Check your understanding:
1: Can you retype the post on ancient naval warfare word for word, from "No, not those" up to and including "last century BC."?
2: Could you extend the post on ancient naval warfare, picking up right after its final sentence?

Selected text:
Yvan Eht Nioj: Naval Warfare in the World of The God’s Wife

Where can you find pleasure, search the world for treasure/ Learn science, technology? – The Village People

I’ve talked about a lot of the historical background surrounding The God’s Wife; from geography, to politics, to clothing. But I really haven’t addressed the military elephant in the room.

No, not those elephants…

So I thought this week we’d start with Arsinoë’s main preoccupation during the Alexandrian War and talk a little about ships and naval warfare during the last century BC. 

For most of Western classical history, the two main vessels available to the ancient navy were the bireme and the trireme (reme = oar). So the prefix was to let you know how many banks of oars each ship possessed – biremes having two decks of oars and triremes having three. These are the ships you are most likely thinking of when you envision an ancient Greek ship. A masted sailing vessel with oars and a ramming prow.

Stored data:
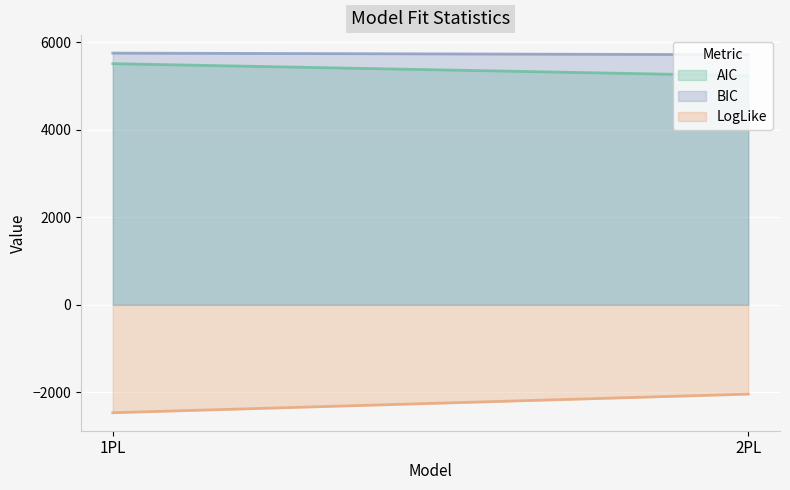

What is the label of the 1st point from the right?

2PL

==

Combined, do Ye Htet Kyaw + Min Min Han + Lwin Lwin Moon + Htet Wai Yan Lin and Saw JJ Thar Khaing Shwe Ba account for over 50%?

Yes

Task results:
1:
No, not those elephants…

So I thought this week we’d start with Arsinoë’s main preoccupation during the Alexandrian War and talk a little about ships and naval warfare during the last century BC.

2:
The thousand ships Helen’s face launched, if you will.

The bireme is the older of the two designs, used through much of recorded history, with its heyday as the dominant warship being up through the 8th century BC, when the trireme makes its appearance and takes over. The ancient wind-powered warship was a delicate balancing act of design to combine maximum power, while still being fast and maneuverable. More rowers gave you both, hence why the trireme replaced the bireme as the favored design. 

But power was important too, because of the way naval warfare was fought during this period. We’re used to thinking of Pirates of the Caribbean, and if you’re me, Master and Commander: big-sailed vessels firing cannonballs at each. But the Greeks will have to wait until the Chinese invent gunpowder nine centuries in the future to try that, so instead the main goal of ships were to ram opposing vessels in such a way that you sink your enemy but not yourself. But like more modern sailing navies, hostile boarding and deck fighting were also on the menu.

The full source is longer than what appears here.